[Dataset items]

● ● ● ● ●

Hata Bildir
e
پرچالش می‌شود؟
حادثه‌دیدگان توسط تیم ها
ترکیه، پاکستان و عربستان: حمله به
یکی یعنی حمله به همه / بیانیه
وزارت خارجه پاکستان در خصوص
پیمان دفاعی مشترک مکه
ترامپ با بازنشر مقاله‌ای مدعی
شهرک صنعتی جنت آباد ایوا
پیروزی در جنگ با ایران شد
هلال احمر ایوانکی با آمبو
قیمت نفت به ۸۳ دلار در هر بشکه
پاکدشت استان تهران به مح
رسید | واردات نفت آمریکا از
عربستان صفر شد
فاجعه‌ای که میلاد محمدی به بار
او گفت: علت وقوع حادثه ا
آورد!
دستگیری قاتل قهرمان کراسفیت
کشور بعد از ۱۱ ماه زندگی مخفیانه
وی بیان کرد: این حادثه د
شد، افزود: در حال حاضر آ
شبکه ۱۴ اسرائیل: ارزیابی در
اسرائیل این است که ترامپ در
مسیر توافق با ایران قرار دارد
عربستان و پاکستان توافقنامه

● ● ● ● ●

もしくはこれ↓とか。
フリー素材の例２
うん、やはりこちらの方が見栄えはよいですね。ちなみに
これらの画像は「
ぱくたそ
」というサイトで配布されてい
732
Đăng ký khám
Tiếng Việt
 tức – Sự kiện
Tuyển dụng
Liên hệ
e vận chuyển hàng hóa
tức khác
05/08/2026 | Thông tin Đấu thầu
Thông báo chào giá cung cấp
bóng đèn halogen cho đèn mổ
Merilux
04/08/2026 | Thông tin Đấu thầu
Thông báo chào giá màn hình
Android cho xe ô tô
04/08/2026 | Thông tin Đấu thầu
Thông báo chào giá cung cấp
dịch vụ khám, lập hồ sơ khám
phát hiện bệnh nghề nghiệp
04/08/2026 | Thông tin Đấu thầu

● ● ● ● ●

**WORK TO COMPLETE:**
State how many lines of the data contain the string "حادثه". Reply with the number alone.

**ANSWER AREA:**
3